Find every line in the rows below that contains the word "jego", treating uppercase and lowercase letters as different, and copy each of those lines.
[[ Data for analysis, beginning ]]
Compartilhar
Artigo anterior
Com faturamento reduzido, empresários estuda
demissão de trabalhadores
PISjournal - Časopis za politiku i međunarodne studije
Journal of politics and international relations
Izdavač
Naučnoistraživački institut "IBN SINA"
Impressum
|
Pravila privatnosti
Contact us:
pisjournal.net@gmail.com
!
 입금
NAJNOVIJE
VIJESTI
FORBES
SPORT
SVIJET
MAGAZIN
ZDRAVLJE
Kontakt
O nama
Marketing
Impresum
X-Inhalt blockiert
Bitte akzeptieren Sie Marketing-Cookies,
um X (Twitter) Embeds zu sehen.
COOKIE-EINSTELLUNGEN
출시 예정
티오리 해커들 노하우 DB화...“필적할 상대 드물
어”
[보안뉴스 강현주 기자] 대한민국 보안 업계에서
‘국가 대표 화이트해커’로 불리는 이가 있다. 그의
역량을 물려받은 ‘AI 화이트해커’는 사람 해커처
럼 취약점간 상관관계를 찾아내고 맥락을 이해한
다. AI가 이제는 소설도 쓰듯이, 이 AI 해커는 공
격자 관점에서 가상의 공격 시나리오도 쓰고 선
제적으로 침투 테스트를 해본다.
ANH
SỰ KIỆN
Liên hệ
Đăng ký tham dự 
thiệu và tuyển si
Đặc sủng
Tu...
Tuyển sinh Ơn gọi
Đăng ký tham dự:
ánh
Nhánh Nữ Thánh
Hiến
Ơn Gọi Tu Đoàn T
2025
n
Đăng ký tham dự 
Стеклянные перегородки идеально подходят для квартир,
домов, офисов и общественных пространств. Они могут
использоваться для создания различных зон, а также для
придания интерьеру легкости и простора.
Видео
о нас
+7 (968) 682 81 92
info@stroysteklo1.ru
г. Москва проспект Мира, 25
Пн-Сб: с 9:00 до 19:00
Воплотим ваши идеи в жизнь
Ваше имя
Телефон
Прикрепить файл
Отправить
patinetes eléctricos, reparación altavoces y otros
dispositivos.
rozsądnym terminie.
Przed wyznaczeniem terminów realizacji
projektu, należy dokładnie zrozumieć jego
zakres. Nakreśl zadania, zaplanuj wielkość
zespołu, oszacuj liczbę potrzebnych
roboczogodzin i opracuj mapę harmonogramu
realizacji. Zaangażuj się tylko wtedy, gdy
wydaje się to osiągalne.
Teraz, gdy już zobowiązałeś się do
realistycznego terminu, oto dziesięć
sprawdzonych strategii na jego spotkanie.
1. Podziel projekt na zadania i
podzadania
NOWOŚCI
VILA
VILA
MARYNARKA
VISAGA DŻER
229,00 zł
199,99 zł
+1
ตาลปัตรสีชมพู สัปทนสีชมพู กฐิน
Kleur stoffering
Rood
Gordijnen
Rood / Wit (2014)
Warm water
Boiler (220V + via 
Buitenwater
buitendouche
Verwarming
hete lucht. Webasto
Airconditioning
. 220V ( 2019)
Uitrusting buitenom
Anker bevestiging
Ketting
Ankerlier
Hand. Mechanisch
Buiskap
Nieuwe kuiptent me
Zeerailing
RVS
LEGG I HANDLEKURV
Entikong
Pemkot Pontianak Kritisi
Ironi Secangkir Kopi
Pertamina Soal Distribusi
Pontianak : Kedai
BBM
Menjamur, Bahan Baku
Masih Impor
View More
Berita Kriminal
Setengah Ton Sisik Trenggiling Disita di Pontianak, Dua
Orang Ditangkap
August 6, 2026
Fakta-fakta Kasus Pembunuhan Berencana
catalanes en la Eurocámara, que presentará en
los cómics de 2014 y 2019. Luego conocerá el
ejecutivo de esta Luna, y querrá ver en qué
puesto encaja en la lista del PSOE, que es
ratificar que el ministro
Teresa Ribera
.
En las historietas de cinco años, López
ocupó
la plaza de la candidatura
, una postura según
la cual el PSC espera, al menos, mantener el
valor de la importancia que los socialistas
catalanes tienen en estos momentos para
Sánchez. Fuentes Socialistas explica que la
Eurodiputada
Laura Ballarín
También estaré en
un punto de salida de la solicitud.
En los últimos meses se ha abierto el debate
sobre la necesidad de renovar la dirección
[[ Data for analysis, end ]]
[[ Data for analysis, beginning ]]
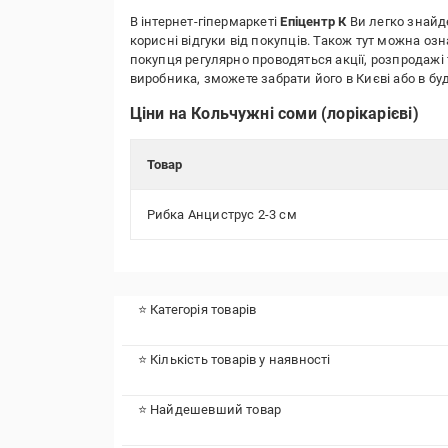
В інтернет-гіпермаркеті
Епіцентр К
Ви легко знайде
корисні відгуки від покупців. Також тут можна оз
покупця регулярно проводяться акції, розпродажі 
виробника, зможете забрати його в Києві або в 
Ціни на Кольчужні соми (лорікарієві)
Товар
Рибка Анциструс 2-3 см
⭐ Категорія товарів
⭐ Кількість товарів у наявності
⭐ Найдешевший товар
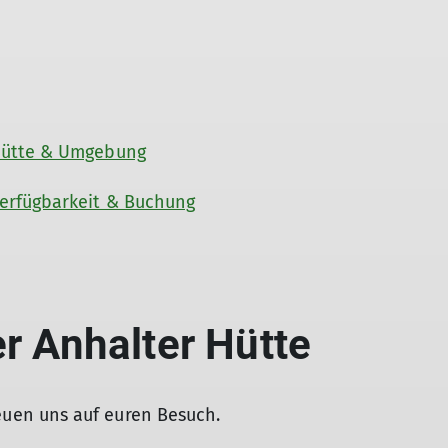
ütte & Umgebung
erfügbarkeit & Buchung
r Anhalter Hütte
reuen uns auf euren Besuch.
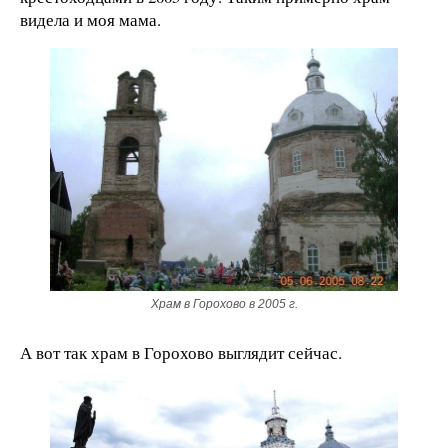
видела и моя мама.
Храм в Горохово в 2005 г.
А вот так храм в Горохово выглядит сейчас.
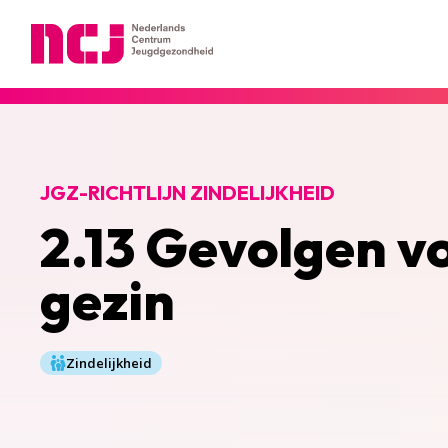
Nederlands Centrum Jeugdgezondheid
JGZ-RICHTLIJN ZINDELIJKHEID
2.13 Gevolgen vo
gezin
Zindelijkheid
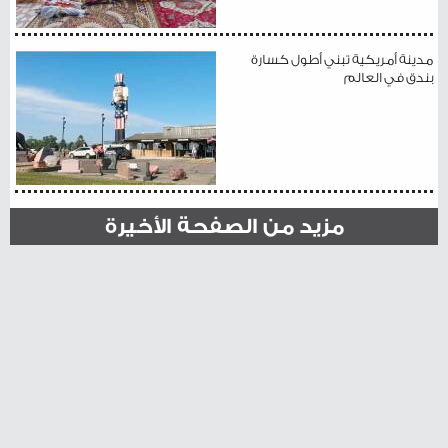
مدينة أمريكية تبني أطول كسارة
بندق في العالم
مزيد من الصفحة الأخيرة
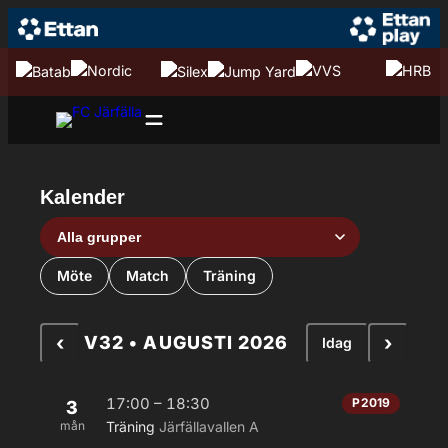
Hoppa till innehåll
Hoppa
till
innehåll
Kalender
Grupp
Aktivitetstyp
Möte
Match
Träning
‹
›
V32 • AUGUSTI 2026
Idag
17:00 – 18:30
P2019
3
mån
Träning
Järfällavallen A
[[ Data for analysis, end ]]
[[ Data for analysis, beginning ]]
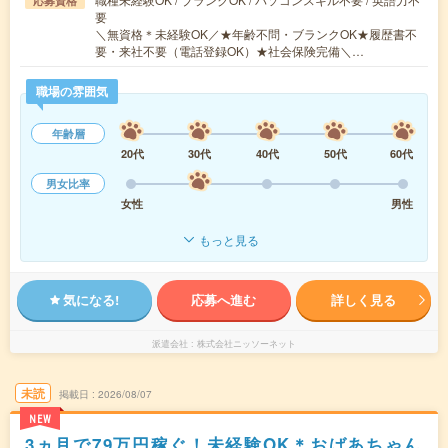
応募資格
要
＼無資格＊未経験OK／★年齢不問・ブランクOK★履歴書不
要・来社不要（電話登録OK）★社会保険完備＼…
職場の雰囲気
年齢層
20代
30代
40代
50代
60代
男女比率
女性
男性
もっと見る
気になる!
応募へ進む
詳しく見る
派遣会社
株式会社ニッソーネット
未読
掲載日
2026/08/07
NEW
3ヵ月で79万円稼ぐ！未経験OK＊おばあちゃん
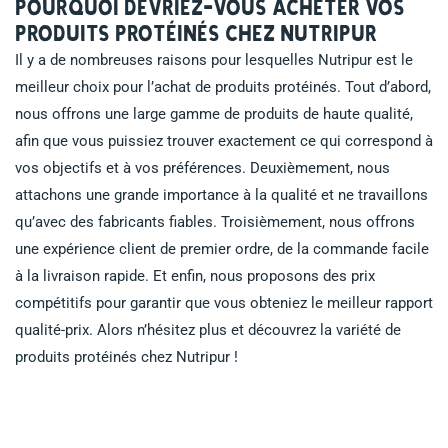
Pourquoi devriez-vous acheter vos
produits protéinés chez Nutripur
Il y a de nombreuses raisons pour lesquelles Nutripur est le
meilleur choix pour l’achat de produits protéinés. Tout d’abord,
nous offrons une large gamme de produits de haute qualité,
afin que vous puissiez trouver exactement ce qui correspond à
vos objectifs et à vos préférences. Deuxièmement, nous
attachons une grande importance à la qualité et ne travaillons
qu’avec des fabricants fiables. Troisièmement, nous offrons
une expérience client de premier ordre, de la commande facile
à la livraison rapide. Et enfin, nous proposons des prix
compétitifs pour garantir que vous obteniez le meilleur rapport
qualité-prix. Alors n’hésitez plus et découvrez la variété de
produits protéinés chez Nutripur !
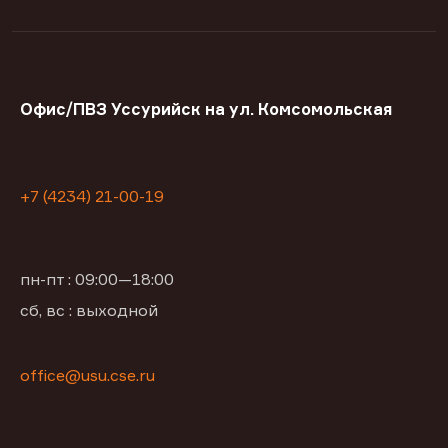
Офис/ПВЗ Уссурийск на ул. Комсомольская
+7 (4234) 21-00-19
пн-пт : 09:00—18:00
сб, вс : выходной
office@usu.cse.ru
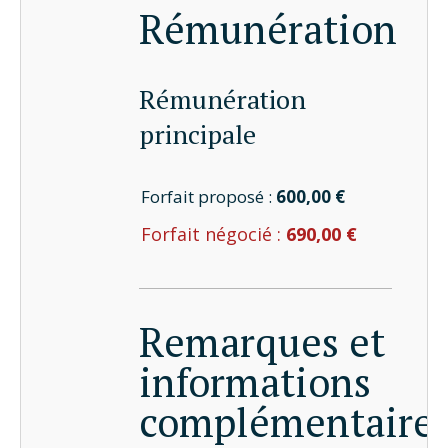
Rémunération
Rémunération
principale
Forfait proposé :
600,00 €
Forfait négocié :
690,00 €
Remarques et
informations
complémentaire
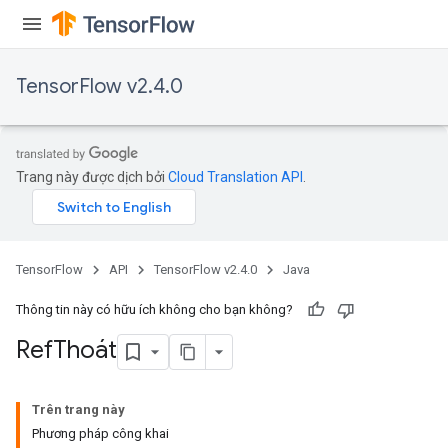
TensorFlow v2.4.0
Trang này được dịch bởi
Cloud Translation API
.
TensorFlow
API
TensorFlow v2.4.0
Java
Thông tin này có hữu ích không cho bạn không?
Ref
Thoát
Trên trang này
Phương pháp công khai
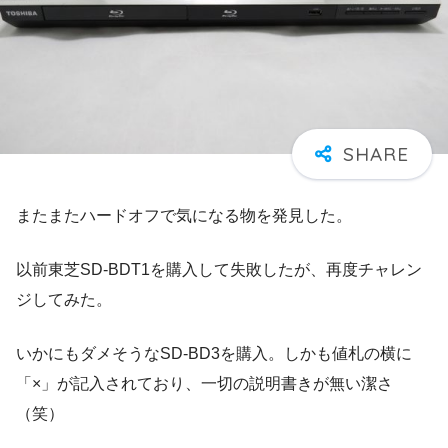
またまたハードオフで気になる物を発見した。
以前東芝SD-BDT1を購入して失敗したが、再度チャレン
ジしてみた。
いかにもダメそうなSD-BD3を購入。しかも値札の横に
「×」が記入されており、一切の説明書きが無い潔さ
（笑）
[[ Data for analysis, end ]]
### Solution:
projektu, należy dokładnie zrozumieć jego
sprawdzonych strategii na jego spotkanie.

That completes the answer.